Strategies for the Hyperpolarization of Acetonitrile and Related Ligands by SABRE

We report on a strategy for using SABRE (signal amplification by reversible exchange) for polarizing ¹H and ¹³C nuclei of weakly interacting ligands which possess biologically relevant and nonaromatic motifs. We first demonstrate this via the polarization of acetonitrile, using Ir­(IMes)­(COD)Cl as the catalyst precursor, and confirm that the route to hyperpolarization transfer is via the J-coupling network. We extend this work to the polarization of propionitrile, benzylnitrile, benzonitrile, and trans-3-hexenedinitrile in order to assess its generality.

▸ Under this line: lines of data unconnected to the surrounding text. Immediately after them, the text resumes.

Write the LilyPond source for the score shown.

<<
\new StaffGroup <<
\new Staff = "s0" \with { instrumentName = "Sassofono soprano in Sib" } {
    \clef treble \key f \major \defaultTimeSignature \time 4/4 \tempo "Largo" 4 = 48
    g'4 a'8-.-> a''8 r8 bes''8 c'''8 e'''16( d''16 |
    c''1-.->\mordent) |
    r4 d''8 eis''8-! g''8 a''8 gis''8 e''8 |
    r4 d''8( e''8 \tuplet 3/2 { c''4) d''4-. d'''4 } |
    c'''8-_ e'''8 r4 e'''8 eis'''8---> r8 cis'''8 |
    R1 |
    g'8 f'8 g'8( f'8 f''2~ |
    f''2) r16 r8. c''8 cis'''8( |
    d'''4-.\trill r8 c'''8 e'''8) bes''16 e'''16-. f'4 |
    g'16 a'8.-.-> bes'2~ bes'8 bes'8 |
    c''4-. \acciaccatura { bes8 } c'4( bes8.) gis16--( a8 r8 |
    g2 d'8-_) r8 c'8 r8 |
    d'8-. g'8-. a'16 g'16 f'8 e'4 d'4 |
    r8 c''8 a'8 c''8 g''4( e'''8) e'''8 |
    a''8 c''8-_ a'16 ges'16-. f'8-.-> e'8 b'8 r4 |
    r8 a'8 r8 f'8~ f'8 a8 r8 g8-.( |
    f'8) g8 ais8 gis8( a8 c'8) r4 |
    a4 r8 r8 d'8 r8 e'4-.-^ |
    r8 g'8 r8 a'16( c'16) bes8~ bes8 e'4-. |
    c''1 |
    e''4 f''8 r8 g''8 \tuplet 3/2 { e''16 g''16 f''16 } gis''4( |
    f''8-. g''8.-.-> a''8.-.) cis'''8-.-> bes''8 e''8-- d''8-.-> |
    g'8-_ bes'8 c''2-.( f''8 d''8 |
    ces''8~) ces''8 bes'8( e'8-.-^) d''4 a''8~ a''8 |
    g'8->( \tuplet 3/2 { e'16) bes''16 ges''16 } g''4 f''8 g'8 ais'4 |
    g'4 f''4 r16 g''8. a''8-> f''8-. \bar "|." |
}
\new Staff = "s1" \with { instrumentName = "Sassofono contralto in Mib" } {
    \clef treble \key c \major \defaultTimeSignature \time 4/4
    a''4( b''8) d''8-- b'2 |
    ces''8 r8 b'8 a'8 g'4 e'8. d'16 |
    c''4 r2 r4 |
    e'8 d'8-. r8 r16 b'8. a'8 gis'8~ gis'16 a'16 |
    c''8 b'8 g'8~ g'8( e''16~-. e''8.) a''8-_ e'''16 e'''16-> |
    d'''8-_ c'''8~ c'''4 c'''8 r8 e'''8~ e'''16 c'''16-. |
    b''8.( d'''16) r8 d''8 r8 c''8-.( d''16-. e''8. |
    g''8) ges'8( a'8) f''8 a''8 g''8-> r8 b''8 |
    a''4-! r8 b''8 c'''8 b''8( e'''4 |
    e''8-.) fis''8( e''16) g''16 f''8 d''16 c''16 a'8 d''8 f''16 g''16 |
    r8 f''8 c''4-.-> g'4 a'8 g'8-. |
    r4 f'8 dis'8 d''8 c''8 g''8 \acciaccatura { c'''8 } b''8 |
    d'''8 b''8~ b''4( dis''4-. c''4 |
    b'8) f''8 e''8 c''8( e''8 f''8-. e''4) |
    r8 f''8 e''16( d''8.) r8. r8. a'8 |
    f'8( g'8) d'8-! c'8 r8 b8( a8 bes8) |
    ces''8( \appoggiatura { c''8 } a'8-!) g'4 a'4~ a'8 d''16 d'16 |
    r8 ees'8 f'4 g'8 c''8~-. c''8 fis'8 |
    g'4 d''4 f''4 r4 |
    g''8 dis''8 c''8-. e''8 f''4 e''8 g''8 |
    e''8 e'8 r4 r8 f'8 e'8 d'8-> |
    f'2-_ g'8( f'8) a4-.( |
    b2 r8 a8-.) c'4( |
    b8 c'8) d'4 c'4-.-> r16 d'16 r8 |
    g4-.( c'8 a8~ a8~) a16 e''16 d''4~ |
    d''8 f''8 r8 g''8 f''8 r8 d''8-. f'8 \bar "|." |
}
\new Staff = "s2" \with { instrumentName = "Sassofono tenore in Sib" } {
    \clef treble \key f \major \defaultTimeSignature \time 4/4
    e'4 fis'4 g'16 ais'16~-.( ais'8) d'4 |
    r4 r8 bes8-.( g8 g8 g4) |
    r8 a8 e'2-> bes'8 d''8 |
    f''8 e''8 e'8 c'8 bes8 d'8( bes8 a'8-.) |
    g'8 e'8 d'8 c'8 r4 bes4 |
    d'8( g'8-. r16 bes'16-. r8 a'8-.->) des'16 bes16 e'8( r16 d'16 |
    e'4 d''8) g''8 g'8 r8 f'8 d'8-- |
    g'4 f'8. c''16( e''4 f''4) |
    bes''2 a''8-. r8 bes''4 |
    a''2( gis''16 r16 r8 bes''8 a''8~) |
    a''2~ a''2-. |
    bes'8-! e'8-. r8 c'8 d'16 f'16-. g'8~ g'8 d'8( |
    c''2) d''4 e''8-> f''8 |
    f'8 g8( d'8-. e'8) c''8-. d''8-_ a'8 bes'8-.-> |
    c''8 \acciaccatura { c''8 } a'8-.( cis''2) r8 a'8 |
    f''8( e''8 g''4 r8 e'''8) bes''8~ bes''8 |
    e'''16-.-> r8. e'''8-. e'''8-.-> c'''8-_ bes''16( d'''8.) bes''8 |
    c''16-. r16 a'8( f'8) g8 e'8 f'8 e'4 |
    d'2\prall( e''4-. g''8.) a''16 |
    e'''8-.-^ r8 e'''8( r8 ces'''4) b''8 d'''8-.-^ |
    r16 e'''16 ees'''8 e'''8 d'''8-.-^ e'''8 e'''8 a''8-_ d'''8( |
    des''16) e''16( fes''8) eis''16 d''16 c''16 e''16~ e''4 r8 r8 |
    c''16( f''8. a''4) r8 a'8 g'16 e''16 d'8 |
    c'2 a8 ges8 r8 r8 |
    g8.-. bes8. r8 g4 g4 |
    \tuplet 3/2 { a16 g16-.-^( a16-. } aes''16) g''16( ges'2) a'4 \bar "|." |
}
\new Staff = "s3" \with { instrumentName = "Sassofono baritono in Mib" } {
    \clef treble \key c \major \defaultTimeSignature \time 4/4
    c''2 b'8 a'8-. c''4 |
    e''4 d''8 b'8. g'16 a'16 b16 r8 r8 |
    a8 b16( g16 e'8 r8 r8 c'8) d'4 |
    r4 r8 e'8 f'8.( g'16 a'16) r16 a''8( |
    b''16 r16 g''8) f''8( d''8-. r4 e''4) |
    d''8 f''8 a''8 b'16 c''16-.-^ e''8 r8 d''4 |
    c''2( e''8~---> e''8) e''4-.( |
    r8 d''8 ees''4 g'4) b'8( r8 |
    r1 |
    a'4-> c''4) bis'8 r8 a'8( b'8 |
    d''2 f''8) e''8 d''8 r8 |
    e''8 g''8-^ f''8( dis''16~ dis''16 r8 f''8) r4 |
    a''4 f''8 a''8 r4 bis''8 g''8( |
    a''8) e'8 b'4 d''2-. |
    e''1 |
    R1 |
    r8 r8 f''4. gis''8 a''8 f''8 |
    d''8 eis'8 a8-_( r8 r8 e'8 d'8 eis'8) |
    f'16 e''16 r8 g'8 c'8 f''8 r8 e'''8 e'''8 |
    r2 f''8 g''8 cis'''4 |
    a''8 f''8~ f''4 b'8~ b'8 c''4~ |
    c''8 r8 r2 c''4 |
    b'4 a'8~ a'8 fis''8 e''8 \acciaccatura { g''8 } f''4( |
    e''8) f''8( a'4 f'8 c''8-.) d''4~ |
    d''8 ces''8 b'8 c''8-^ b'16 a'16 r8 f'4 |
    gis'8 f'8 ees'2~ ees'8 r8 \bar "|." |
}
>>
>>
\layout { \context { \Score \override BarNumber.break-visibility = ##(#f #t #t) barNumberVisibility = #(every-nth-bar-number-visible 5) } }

In the ¹H NMR spectrum, the signal for acetonitrile is enhanced 8-fold over its thermal counterpart when [Ir­(H)₂(IMes)­(MeCN)₃]⁺ is the catalyst. Upon addition of pyridine or pyridine-d₅, the active catalyst changes to [Ir­(H)₂(IMes)­(py)₂(MeCN)]⁺ and the resulting acetonitrile ¹H signal enhancement increases to 20- and 60-fold, respectively. In ¹³C NMR studies, polarization transfers optimally to the quaternary ¹³C nucleus of MeCN while the methyl ¹³C is hardly polarized. Transfer to ¹³C is shown to occur first via the ¹H–¹H coupling between the hydrides and the methyl protons and then via either the ²J or ¹J couplings to the respective ¹³Cs, of which the ²J route is more efficient. These experimental results are rationalized through a theoretical treatment which shows excellent agreement with experiment. In the case of MeCN, longitudinal two-spin orders between pairs of ¹H nuclei in the three-spin methyl group are created. Two-spin order states, between the ¹H and ¹³C nuclei, are also created, and their existence is confirmed for Me¹³CN in both the ¹H and ¹³C NMR spectra using the Only Parahydrogen Spectroscopy protocol.